Thanks Martin - that does make sense. I think the confusion here is more a matter or terminology in what I mean when I say ‘does posterior_epred’ incorporate the weights. I’ve just got a simple example here to show what I mean, and in terms of what I intended the question to mean, I think the answer is yes:
library(tidyverse)
library(brms)
data <- tibble(score = c(rnorm(1000, 0, 1), c(rnorm(1000, 1, 1))),
weights = c(rep(1, 1000), rep(2, 1000)))
formula <- score | weights(weights) ~ 1
fit_weights <- brm(formula = formula,
family = gaussian(),
data = data,
control = list(adapt_delta = 0.95, max_treedepth = 10),
chains = 1,
cores = 1,
iter = 700,
warmup = 200)
data2 <- tibble(score = c(rnorm(1000, 0, 1), c(rnorm(2000, 1, 1))))
formula2 <- score ~ 1
fit_weights2 <- brm(formula = formula2,
family = gaussian(),
data = data2,
control = list(adapt_delta = 0.95, max_treedepth = 10),
chains = 1,
cores = 1,
iter = 700,
warmup = 200)
data3 <- tibble(score = c(rnorm(1000, 0, 1), c(rnorm(1000, 1, 1))))
formula2 <- score ~ 1
fit_weights3 <- brm(formula = formula2,
family = gaussian(),
data = data3,
control = list(adapt_delta = 0.95, max_treedepth = 10),
chains = 1,
cores = 1,
iter = 700,
warmup = 200)
test1 <- posterior_epred(fit_weights, ndraws = 500)
test2 <- posterior_epred(fit_weights2, ndraws = 500)
test3 <- posterior_epred(fit_weights3, ndraws = 500)
mean(test1[ , ])
mean(test2[ , ])
mean(test3[ , ])
For model 1 I run a regression that is weighted so that certain respondents are weighted double the other respondents, and these people have higher scores.
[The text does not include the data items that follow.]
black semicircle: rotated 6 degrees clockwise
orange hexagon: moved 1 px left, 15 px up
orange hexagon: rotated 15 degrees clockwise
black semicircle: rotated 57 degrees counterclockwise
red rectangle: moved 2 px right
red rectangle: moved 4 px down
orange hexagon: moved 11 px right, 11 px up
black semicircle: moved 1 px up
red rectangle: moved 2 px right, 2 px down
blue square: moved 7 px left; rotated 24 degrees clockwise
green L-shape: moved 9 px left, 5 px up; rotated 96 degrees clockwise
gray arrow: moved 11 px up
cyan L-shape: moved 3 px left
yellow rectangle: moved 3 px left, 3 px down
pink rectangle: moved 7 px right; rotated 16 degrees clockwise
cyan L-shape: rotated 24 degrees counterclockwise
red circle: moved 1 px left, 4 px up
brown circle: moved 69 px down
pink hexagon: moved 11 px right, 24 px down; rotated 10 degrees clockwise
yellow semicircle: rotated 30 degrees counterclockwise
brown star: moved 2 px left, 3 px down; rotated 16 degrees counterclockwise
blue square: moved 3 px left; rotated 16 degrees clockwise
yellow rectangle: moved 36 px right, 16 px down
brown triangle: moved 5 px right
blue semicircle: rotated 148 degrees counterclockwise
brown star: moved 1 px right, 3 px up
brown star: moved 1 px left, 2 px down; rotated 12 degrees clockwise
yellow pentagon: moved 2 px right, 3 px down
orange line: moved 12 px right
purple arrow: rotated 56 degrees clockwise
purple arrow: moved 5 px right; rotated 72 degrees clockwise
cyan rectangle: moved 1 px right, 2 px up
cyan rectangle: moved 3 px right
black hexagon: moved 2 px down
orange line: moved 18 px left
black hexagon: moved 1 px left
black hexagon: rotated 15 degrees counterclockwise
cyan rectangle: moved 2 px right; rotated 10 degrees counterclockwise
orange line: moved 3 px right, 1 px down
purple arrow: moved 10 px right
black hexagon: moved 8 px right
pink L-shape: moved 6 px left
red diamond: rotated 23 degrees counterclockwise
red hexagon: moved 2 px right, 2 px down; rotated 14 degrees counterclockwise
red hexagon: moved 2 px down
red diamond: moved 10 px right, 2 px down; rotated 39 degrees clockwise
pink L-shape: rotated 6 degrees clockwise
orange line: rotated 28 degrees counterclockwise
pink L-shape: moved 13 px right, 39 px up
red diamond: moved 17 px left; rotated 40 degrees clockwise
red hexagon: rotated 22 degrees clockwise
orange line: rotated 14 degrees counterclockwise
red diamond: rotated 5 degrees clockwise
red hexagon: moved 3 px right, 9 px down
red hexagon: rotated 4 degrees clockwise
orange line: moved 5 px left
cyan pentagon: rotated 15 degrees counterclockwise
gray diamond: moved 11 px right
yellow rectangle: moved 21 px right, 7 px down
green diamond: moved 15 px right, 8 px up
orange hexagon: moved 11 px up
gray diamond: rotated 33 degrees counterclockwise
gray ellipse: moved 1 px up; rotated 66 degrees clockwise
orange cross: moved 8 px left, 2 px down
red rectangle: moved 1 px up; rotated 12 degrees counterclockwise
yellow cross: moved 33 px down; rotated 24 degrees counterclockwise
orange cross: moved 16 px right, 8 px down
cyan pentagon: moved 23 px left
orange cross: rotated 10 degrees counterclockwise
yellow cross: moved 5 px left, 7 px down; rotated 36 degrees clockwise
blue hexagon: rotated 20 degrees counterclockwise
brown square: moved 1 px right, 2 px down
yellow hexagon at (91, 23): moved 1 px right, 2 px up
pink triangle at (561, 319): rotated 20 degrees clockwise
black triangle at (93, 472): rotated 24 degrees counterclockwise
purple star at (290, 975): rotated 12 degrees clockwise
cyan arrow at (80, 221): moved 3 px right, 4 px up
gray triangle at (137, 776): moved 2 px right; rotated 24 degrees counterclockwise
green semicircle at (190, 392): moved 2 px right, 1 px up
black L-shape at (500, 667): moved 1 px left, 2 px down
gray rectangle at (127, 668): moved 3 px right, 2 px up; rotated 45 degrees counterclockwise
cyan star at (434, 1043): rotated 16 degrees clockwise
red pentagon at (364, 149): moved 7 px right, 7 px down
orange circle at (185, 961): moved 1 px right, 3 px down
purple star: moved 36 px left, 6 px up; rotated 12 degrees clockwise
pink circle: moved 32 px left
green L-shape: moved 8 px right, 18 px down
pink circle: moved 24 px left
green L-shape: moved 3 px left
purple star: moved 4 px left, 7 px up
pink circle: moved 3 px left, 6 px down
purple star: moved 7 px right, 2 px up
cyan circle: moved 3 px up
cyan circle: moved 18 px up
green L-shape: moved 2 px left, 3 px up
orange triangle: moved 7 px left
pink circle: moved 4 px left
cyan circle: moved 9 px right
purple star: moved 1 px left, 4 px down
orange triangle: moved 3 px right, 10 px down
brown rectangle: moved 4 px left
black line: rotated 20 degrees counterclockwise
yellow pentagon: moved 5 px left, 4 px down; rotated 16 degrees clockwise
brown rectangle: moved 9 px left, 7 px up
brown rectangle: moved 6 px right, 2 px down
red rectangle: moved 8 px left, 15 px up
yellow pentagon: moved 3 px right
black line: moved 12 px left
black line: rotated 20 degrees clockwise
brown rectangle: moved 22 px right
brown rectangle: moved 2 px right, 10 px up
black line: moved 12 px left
In model 2, I run the model simply with 2x the number of people in the weighted group, rather than weighting them. In model 3 I run it without weights or doubling the number of people. Then I run posterior epred on respondents from each of the models. Model 1 and Model 2 give the same posterior predictions, showing how the weights are incorporated into the posterior prediction of model 1. This is all that I meant. I think what you are suggesting Martin is essentially poststratification using the weights, which would work if I ran the model as usual but requested that the model include a term to give different scores to subgroups of individuals, whereas in the case of using weights I am requesting a single grand mean weighted by certain respondents. Not sure if what I’ve said has just added more confusion but it answers my original question!